The mentions of the ML are corrected. The DigitSeis operates by a semi-automated approach which required certain corrections and human-based control during the vectorisation process. So, some phrases and sentences are modified to the ‘machine-based’ approach and algorithms of semi-automated vectorisation. We used Python in the final step of data processing for check and quality control where the vectorized file were imported externally. The next directions of our research will include machine learning components where we test the vectorisation of seismograms using Python. In the scope of this research we used the DigitSeis with a post-processing of data in Python as a separate step. So, these phrases are corrected and modified in the text (always marked up for track change control).

9

A list of small typos and issues found:

  • DigitSeis software is first mentioned in section 1.4 (line 97), please add the reference citation there, as it is only cited later.

  • line 463 - "revolutions per hours" - probably meant "per hour".

  • line 540 - "very used tool" - probably meant "very useful tool".

  • lines 549-550 - sentence ".. this software limits making the fully automatic analysis impossible" - consider rephrasing, probably meant "... the limits of this software make the fully automatic analysis impossible".

  • line 590 - "available to through open access" - probably meant "available through open access".

All these types are corrected.

 

  • DigitSeis is cited when first mentioned in the subsection “Contribution” of Introduction (phrase “To this end, we applied the DigitSeis software [105] for semi-automated vectorising of seismograms.”, lines 137-138).

  • Corrected.

  • Corrected in Conclusions (Phrase “As a central added value of this paper, we demonstrated that DigitSeis software is a very useful tool for digitising<...>”)

  • Corrected as suggested to "the limits of this software make the fully automatic analysis impossible", 2nd paragraph in Conclusions.

  • Corrected to “available through open access” (in Conclusions).

 

Besides, we have proofread the manuscript throughout: corrected all occasional typesetting misprints and minor grammar mistakes (spelling, punctuation) where necessary. Grammar errors are corrected and misprints are checked everywhere in the text.

 

 

10

Overall, I think that the paper would be interesting to the community, but it would greatly benefit if a clear summary of all found issues in the process were given, with suggestions of what improvements could be made in the software (from the point of the user and from the point of the properties of analyzed data), as well as more clear presentation of the results.

Many thanks for the endorsement and support of our paper. Yes, we tried to present it readable to the community and as clear as possible for colleagues outside the geophysical and seismological domains. The vectorisation of scanned papers is a general purpose problem, which advanced since 1980s when various materials were digitised and converted to vector format. Specifically for seismology, the vectorisation of seismograms has its specifics. This includes time marks and gaps, patterns seismic traces and the need to exclude the noise which often present in the background.

The next step includes the interpretation of the intensity of signals.

We have improved the structure of the paper: reorganized the Introduction, added many additional paragraphs and some phrases to better explain the workflow.

The comments are added in the Discussion section regarding the workflow. Here we included comments on the improvements which could be made in the software from the point of user. We commented on the need of big data, i.e., to process the data in large volumes, which are a common in archives of seismological observatories.

Task item. Reproduce word for word the part of the review response starting at "Besides, we have" and ending at "in the text.". The items after this point are separate material, unrelated to the review response.

Recorded data.
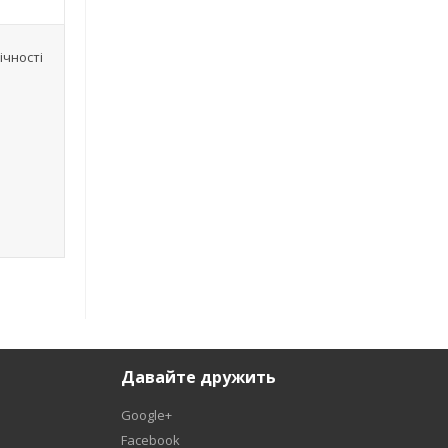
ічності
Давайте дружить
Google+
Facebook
* * *
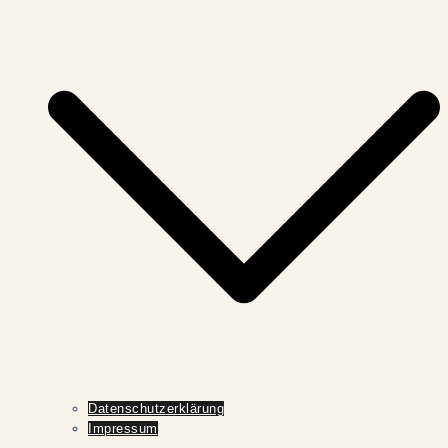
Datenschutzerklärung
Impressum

Solved exercise.
Besides, we have proofread the manuscript throughout: corrected all occasional typesetting misprints and minor grammar mistakes (spelling, punctuation) where necessary. Grammar errors are corrected and misprints are checked everywhere in the text.